WHAT TO WORK ON:
Omit the pictures and copy the entries exactly.

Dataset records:
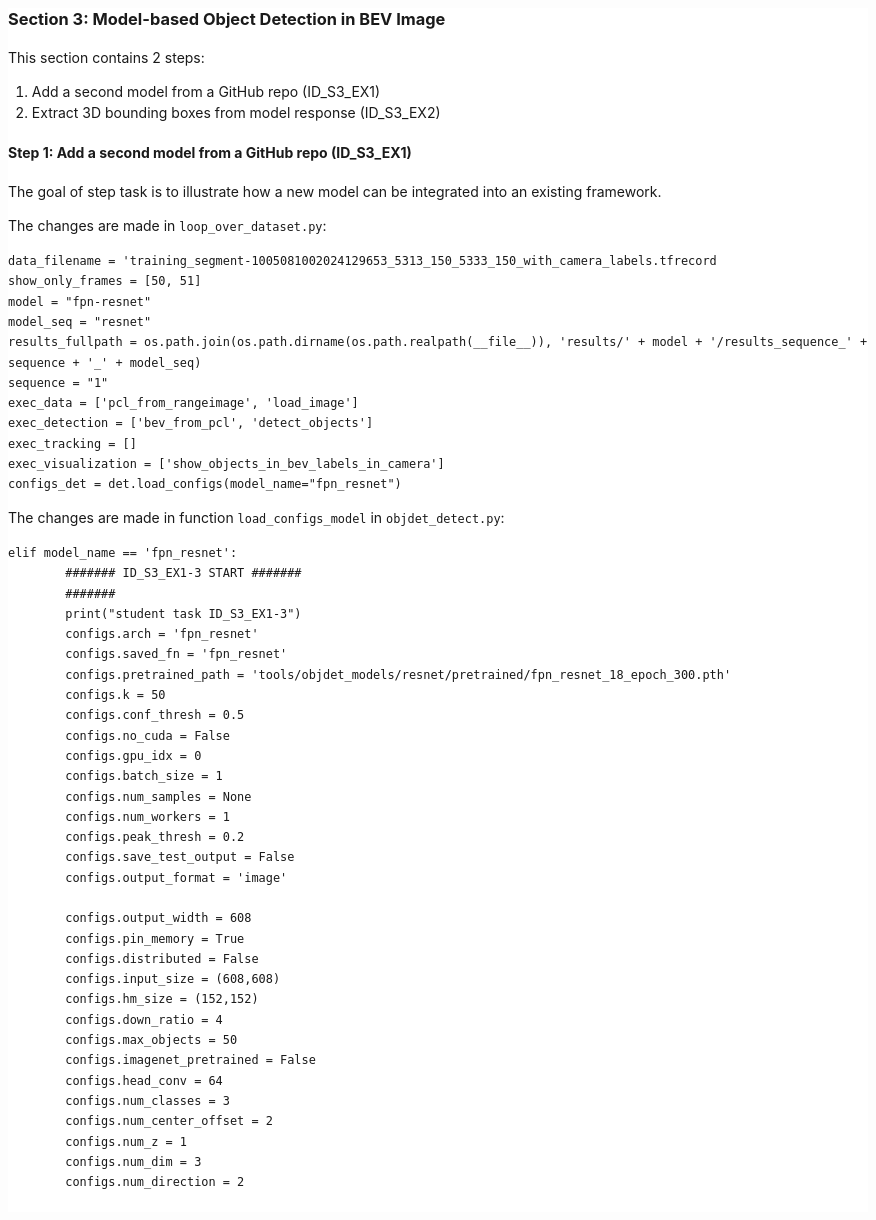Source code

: ### Section 3: Model-based Object Detection in BEV Image
This section contains 2 steps:

1. Add a second model from a GitHub repo (ID_S3_EX1)
2. Extract 3D bounding boxes from model response (ID_S3_EX2)

#### Step 1: Add a second model from a GitHub repo (ID_S3_EX1)

The goal of step task is to illustrate how a new model can be integrated into an existing framework.

The changes are made in `loop_over_dataset.py`:

```
data_filename = 'training_segment-1005081002024129653_5313_150_5333_150_with_camera_labels.tfrecord
show_only_frames = [50, 51]
model = "fpn-resnet"
model_seq = "resnet"
results_fullpath = os.path.join(os.path.dirname(os.path.realpath(__file__)), 'results/' + model + '/results_sequence_' + sequence + '_' + model_seq)
sequence = "1"
exec_data = ['pcl_from_rangeimage', 'load_image']
exec_detection = ['bev_from_pcl', 'detect_objects']
exec_tracking = []
exec_visualization = ['show_objects_in_bev_labels_in_camera']
configs_det = det.load_configs(model_name="fpn_resnet")
```

The changes are made in function `load_configs_model` in `objdet_detect.py`:

```
elif model_name == 'fpn_resnet':
        ####### ID_S3_EX1-3 START #######     
        #######
        print("student task ID_S3_EX1-3")
        configs.arch = 'fpn_resnet'
        configs.saved_fn = 'fpn_resnet'
        configs.pretrained_path = 'tools/objdet_models/resnet/pretrained/fpn_resnet_18_epoch_300.pth'
        configs.k = 50
        configs.conf_thresh = 0.5
        configs.no_cuda = False
        configs.gpu_idx = 0
        configs.batch_size = 1
        configs.num_samples = None
        configs.num_workers = 1
        configs.peak_thresh = 0.2
        configs.save_test_output = False
        configs.output_format = 'image'
    
        configs.output_width = 608
        configs.pin_memory = True
        configs.distributed = False
        configs.input_size = (608,608)
        configs.hm_size = (152,152)
        configs.down_ratio = 4
        configs.max_objects = 50
        configs.imagenet_pretrained = False
        configs.head_conv = 64
        configs.num_classes = 3
        configs.num_center_offset = 2
        configs.num_z = 1
        configs.num_dim = 3
        configs.num_direction = 2
        
```
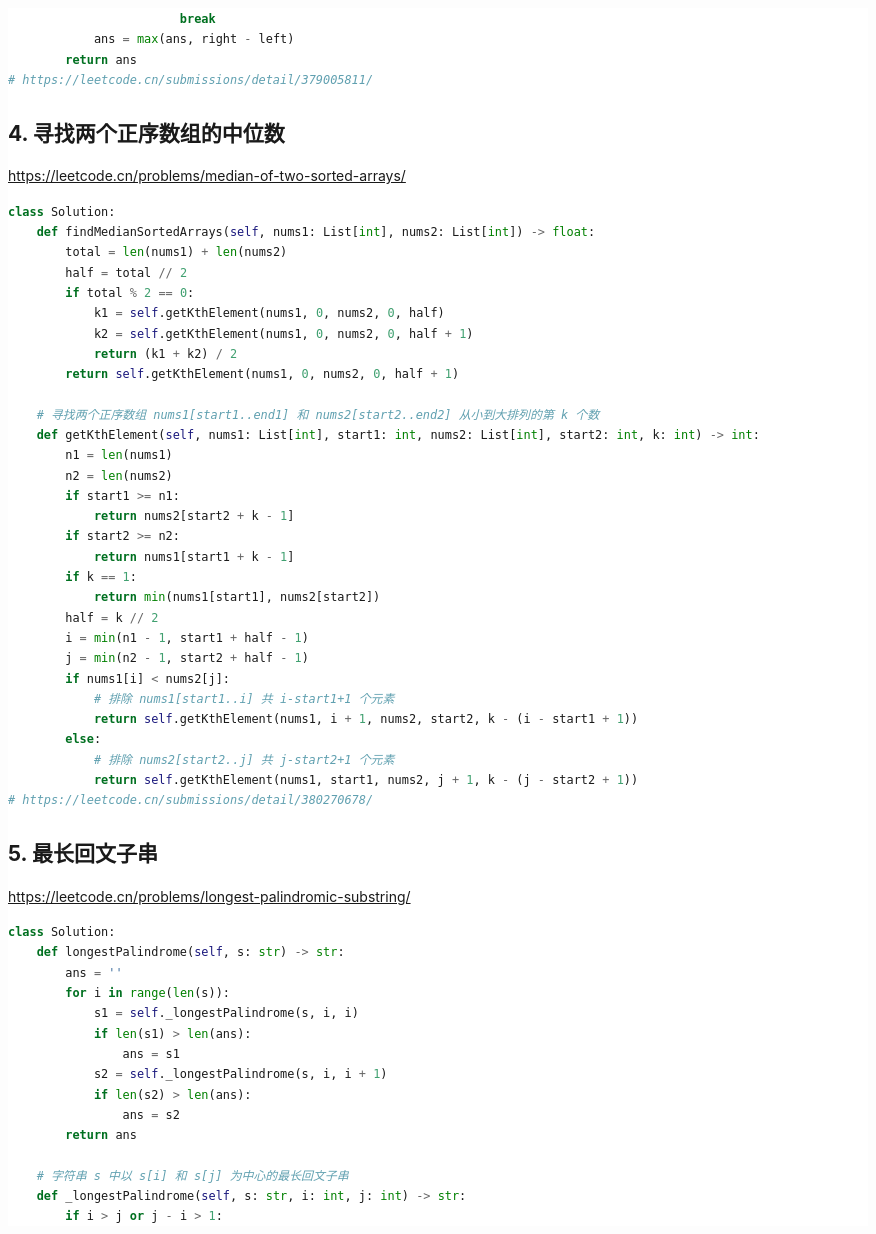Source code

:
 ```py
                        break
            ans = max(ans, right - left)
        return ans
# https://leetcode.cn/submissions/detail/379005811/
```

## 4. 寻找两个正序数组的中位数

<https://leetcode.cn/problems/median-of-two-sorted-arrays/>

```py
class Solution:
    def findMedianSortedArrays(self, nums1: List[int], nums2: List[int]) -> float:
        total = len(nums1) + len(nums2)
        half = total // 2
        if total % 2 == 0:
            k1 = self.getKthElement(nums1, 0, nums2, 0, half)
            k2 = self.getKthElement(nums1, 0, nums2, 0, half + 1)
            return (k1 + k2) / 2
        return self.getKthElement(nums1, 0, nums2, 0, half + 1)

    # 寻找两个正序数组 nums1[start1..end1] 和 nums2[start2..end2] 从小到大排列的第 k 个数
    def getKthElement(self, nums1: List[int], start1: int, nums2: List[int], start2: int, k: int) -> int:
        n1 = len(nums1)
        n2 = len(nums2)
        if start1 >= n1:
            return nums2[start2 + k - 1]
        if start2 >= n2:
            return nums1[start1 + k - 1]
        if k == 1:
            return min(nums1[start1], nums2[start2])
        half = k // 2
        i = min(n1 - 1, start1 + half - 1)
        j = min(n2 - 1, start2 + half - 1)
        if nums1[i] < nums2[j]:
            # 排除 nums1[start1..i] 共 i-start1+1 个元素
            return self.getKthElement(nums1, i + 1, nums2, start2, k - (i - start1 + 1))
        else:
            # 排除 nums2[start2..j] 共 j-start2+1 个元素
            return self.getKthElement(nums1, start1, nums2, j + 1, k - (j - start2 + 1))
# https://leetcode.cn/submissions/detail/380270678/
```

## 5. 最长回文子串

<https://leetcode.cn/problems/longest-palindromic-substring/>

```py
class Solution:
    def longestPalindrome(self, s: str) -> str:
        ans = ''
        for i in range(len(s)):
            s1 = self._longestPalindrome(s, i, i)
            if len(s1) > len(ans):
                ans = s1
            s2 = self._longestPalindrome(s, i, i + 1)
            if len(s2) > len(ans):
                ans = s2
        return ans

    # 字符串 s 中以 s[i] 和 s[j] 为中心的最长回文子串
    def _longestPalindrome(self, s: str, i: int, j: int) -> str:
        if i > j or j - i > 1:
```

TASK SOLUTION:
Source code

: ### Section 3: Model-based Object Detection in BEV Image
This section contains 2 steps:

1. Add a second model from a GitHub repo (ID_S3_EX1)
2. Extract 3D bounding boxes from model response (ID_S3_EX2)

#### Step 1: Add a second model from a GitHub repo (ID_S3_EX1)

The goal of step task is to illustrate how a new model can be integrated into an existing framework.

The changes are made in `loop_over_dataset.py`:

```
data_filename = 'training_segment-1005081002024129653_5313_150_5333_150_with_camera_labels.tfrecord
show_only_frames = [50, 51]
model = "fpn-resnet"
model_seq = "resnet"
results_fullpath = os.path.join(os.path.dirname(os.path.realpath(__file__)), 'results/' + model + '/results_sequence_' + sequence + '_' + model_seq)
sequence = "1"
exec_data = ['pcl_from_rangeimage', 'load_image']
exec_detection = ['bev_from_pcl', 'detect_objects']
exec_tracking = []
exec_visualization = ['show_objects_in_bev_labels_in_camera']
configs_det = det.load_configs(model_name="fpn_resnet")
```

The changes are made in function `load_configs_model` in `objdet_detect.py`:

```
elif model_name == 'fpn_resnet':
        ####### ID_S3_EX1-3 START #######     
        #######
        print("student task ID_S3_EX1-3")
        configs.arch = 'fpn_resnet'
        configs.saved_fn = 'fpn_resnet'
        configs.pretrained_path = 'tools/objdet_models/resnet/pretrained/fpn_resnet_18_epoch_300.pth'
        configs.k = 50
        configs.conf_thresh = 0.5
        configs.no_cuda = False
        configs.gpu_idx = 0
        configs.batch_size = 1
        configs.num_samples = None
        configs.num_workers = 1
        configs.peak_thresh = 0.2
        configs.save_test_output = False
        configs.output_format = 'image'
    
        configs.output_width = 608
        configs.pin_memory = True
        configs.distributed = False
        configs.input_size = (608,608)
        configs.hm_size = (152,152)
        configs.down_ratio = 4
        configs.max_objects = 50
        configs.imagenet_pretrained = False
        configs.head_conv = 64
        configs.num_classes = 3
        configs.num_center_offset = 2
        configs.num_z = 1
        configs.num_dim = 3
        configs.num_direction = 2
        
```
Source code

:
 ```py
                        break
            ans = max(ans, right - left)
        return ans
# https://leetcode.cn/submissions/detail/379005811/
```

## 4. 寻找两个正序数组的中位数

<https://leetcode.cn/problems/median-of-two-sorted-arrays/>

```py
class Solution:
    def findMedianSortedArrays(self, nums1: List[int], nums2: List[int]) -> float:
        total = len(nums1) + len(nums2)
        half = total // 2
        if total % 2 == 0:
            k1 = self.getKthElement(nums1, 0, nums2, 0, half)
            k2 = self.getKthElement(nums1, 0, nums2, 0, half + 1)
            return (k1 + k2) / 2
        return self.getKthElement(nums1, 0, nums2, 0, half + 1)

    # 寻找两个正序数组 nums1[start1..end1] 和 nums2[start2..end2] 从小到大排列的第 k 个数
    def getKthElement(self, nums1: List[int], start1: int, nums2: List[int], start2: int, k: int) -> int:
        n1 = len(nums1)
        n2 = len(nums2)
        if start1 >= n1:
            return nums2[start2 + k - 1]
        if start2 >= n2:
            return nums1[start1 + k - 1]
        if k == 1:
            return min(nums1[start1], nums2[start2])
        half = k // 2
        i = min(n1 - 1, start1 + half - 1)
        j = min(n2 - 1, start2 + half - 1)
        if nums1[i] < nums2[j]:
            # 排除 nums1[start1..i] 共 i-start1+1 个元素
            return self.getKthElement(nums1, i + 1, nums2, start2, k - (i - start1 + 1))
        else:
            # 排除 nums2[start2..j] 共 j-start2+1 个元素
            return self.getKthElement(nums1, start1, nums2, j + 1, k - (j - start2 + 1))
# https://leetcode.cn/submissions/detail/380270678/
```

## 5. 最长回文子串

<https://leetcode.cn/problems/longest-palindromic-substring/>

```py
class Solution:
    def longestPalindrome(self, s: str) -> str:
        ans = ''
        for i in range(len(s)):
            s1 = self._longestPalindrome(s, i, i)
            if len(s1) > len(ans):
                ans = s1
            s2 = self._longestPalindrome(s, i, i + 1)
            if len(s2) > len(ans):
                ans = s2
        return ans

    # 字符串 s 中以 s[i] 和 s[j] 为中心的最长回文子串
    def _longestPalindrome(self, s: str, i: int, j: int) -> str:
        if i > j or j - i > 1:
```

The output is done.